◆ MATERIAL PROVIDED ◆
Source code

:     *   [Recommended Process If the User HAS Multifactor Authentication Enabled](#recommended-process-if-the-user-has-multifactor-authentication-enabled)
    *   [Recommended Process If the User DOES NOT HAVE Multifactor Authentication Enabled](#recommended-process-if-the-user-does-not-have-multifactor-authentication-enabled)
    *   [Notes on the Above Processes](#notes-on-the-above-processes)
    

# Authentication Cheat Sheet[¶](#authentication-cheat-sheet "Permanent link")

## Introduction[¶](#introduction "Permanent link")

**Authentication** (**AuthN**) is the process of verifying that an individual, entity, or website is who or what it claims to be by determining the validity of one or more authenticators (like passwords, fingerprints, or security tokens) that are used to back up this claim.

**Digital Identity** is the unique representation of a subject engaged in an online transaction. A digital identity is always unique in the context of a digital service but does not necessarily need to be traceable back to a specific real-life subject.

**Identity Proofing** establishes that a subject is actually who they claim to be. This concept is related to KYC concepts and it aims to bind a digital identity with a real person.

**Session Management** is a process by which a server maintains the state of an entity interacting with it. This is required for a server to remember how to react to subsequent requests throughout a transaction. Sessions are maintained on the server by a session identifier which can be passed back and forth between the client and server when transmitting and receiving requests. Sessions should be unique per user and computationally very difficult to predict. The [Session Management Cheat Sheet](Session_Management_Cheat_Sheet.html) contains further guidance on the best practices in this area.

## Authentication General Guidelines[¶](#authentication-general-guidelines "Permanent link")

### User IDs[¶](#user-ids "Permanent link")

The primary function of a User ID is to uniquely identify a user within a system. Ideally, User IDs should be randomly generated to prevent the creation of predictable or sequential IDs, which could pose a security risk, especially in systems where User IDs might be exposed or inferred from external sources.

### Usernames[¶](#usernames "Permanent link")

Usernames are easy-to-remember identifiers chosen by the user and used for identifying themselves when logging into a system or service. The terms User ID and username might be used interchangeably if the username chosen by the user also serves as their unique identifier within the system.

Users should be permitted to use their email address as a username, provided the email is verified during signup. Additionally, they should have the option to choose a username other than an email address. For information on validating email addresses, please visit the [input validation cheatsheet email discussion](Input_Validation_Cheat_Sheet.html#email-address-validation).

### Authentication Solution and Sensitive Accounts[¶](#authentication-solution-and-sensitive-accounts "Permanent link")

◆ PROBLEM TO SOLVE ◆
The job here is to write out all the entries again exactly.

◆ ANSWER SPACE ◆
Source code

:     *   [Recommended Process If the User HAS Multifactor Authentication Enabled](#recommended-process-if-the-user-has-multifactor-authentication-enabled)
    *   [Recommended Process If the User DOES NOT HAVE Multifactor Authentication Enabled](#recommended-process-if-the-user-does-not-have-multifactor-authentication-enabled)
    *   [Notes on the Above Processes](#notes-on-the-above-processes)
    

# Authentication Cheat Sheet[¶](#authentication-cheat-sheet "Permanent link")

## Introduction[¶](#introduction "Permanent link")

**Authentication** (**AuthN**) is the process of verifying that an individual, entity, or website is who or what it claims to be by determining the validity of one or more authenticators (like passwords, fingerprints, or security tokens) that are used to back up this claim.

**Digital Identity** is the unique representation of a subject engaged in an online transaction. A digital identity is always unique in the context of a digital service but does not necessarily need to be traceable back to a specific real-life subject.

**Identity Proofing** establishes that a subject is actually who they claim to be. This concept is related to KYC concepts and it aims to bind a digital identity with a real person.

**Session Management** is a process by which a server maintains the state of an entity interacting with it. This is required for a server to remember how to react to subsequent requests throughout a transaction. Sessions are maintained on the server by a session identifier which can be passed back and forth between the client and server when transmitting and receiving requests. Sessions should be unique per user and computationally very difficult to predict. The [Session Management Cheat Sheet](Session_Management_Cheat_Sheet.html) contains further guidance on the best practices in this area.

## Authentication General Guidelines[¶](#authentication-general-guidelines "Permanent link")

### User IDs[¶](#user-ids "Permanent link")

The primary function of a User ID is to uniquely identify a user within a system. Ideally, User IDs should be randomly generated to prevent the creation of predictable or sequential IDs, which could pose a security risk, especially in systems where User IDs might be exposed or inferred from external sources.

### Usernames[¶](#usernames "Permanent link")

Usernames are easy-to-remember identifiers chosen by the user and used for identifying themselves when logging into a system or service. The terms User ID and username might be used interchangeably if the username chosen by the user also serves as their unique identifier within the system.

Users should be permitted to use their email address as a username, provided the email is verified during signup. Additionally, they should have the option to choose a username other than an email address. For information on validating email addresses, please visit the [input validation cheatsheet email discussion](Input_Validation_Cheat_Sheet.html#email-address-validation).

### Authentication Solution and Sensitive Accounts[¶](#authentication-solution-and-sensitive-accounts "Permanent link")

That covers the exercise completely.